Photo Credit: https://martinfowler.com/articles/patterns-of-distributed-systems/write-ahead-log.html
Key Questions
- What is the primary purpose of a Write-Ahead Log (WAL)?
The primary purpose of a WAL is to ensure durability by persisting every state change as a command in an append-only log, even before the actual data structures are updated. This guarantees that changes are not lost, even in the case of system crashes.
- What problem does the WAL solve in systems requiring strong durability?
WAL solves the problem of preserving data integrity in the event of server crashes or failures. It ensures that once a server agrees to perform an action, the changes can be recovered and replayed to restore the system’s state.
- What is stored in each log entry of a WAL?
Each log entry stores a unique identifier, the data representing the state change (often serialized commands), the type of entry, and a timestamp.
- How are log entries uniquely identified, and why is this important?
Log entries are uniquely identified using unique identifiers (IDs). This is important for tracking, ordering, and performing operations like cleaning the log (e.g., with Low-Water Mark) and ensuring that duplicates can be identified and ignored.
- How does the system recover its state after a crash using the WAL?
Upon restart, the system reads all entries from the WAL file and replays them in sequence. This re-applies the logged state changes, restoring the system to its most recent consistent state.

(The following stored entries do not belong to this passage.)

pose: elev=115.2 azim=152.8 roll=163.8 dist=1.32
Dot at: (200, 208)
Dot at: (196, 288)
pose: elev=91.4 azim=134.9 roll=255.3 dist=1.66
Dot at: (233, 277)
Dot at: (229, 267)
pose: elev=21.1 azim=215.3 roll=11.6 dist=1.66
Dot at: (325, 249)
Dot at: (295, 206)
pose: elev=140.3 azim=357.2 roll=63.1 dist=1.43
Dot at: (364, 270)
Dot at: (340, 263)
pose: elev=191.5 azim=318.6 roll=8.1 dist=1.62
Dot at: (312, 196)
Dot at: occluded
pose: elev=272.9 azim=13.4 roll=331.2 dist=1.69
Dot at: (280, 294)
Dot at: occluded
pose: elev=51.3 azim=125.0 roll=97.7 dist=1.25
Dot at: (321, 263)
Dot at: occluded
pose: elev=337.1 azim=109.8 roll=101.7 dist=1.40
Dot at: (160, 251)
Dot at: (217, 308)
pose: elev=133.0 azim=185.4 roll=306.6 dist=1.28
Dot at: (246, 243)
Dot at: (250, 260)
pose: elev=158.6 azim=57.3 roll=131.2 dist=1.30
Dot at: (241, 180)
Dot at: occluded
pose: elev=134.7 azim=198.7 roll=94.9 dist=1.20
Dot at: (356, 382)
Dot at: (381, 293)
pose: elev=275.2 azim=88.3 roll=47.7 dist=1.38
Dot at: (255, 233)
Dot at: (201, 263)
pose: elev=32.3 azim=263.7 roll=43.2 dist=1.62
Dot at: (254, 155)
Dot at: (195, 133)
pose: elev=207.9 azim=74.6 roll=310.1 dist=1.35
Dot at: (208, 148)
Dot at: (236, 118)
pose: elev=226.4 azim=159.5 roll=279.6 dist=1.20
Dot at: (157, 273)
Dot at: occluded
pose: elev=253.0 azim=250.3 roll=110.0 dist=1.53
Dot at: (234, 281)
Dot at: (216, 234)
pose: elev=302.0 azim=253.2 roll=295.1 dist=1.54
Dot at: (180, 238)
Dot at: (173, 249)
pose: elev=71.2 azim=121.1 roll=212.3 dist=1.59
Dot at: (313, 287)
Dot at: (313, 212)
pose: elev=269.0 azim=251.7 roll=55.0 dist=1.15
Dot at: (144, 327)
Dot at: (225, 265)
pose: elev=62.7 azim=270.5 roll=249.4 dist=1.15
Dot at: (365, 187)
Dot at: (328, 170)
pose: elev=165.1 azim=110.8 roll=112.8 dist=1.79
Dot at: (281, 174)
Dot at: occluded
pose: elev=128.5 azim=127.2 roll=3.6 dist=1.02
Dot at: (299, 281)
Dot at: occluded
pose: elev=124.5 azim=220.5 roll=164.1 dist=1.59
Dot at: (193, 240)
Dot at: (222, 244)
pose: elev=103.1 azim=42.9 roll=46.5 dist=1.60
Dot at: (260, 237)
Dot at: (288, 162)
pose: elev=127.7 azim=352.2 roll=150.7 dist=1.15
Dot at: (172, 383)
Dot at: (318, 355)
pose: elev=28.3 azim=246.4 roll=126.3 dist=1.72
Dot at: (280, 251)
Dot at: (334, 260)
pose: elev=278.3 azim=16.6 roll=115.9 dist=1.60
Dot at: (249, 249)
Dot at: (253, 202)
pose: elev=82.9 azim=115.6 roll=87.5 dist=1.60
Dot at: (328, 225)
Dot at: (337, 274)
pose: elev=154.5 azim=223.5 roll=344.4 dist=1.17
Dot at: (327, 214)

- What are the tradeoffs between synchronous and asynchronous flushing of logs?
Synchronous flushing: Provides strong durability guarantees by ensuring that every log entry is written to the physical disk immediately, but it significantly impacts performance.
Asynchronous flushing: Improves performance by batching log entries before writing them to disk but introduces the risk of data loss if the system crashes before the batch is flushed.
- How can corrupted log entries be detected and handled?
Corrupted log entries can be detected using mechanisms like CRC (Cyclic Redundancy Check) records or end-of-entry markers. When detected during recovery, corrupted entries can be discarded to prevent inconsistencies.
- Why is duplicate handling necessary in a WAL, and how can it be addressed?
Duplicates may occur due to client retries or communication failures. They can be addressed by marking each request with a unique identifier and ensuring idempotency in operations, such as ignoring repeated updates to the same key-value pair.
- How does the WAL differ from Event Sourcing in terms of purpose and usage?
WAL: Focuses on durability and recovery, storing changes needed for restoring the current state. Logs are discarded after their purpose is fulfilled (e.g., after a Low-Water Mark).
Event Sourcing: Logs serve as the system’s source of truth, allowing reconstruction of historical states. Logs are retained indefinitely for auditability and replaying events.
- How does a Write-Ahead Log (WAL) support transactional storage by ensuring ACID?
WAL ensures:
Atomicity: All changes within a transaction are written as a single batch, ensuring they are either fully applied or not applied at all.
Consistency: WAL ensures the system is restored to a consistent state by replaying log entries in the correct order.
Isolation: Multiple transactions are isolated and do not interfere with one another.
Durability: Changes are persisted in the WAL before updating the data store, guaranteeing recovery after a crash.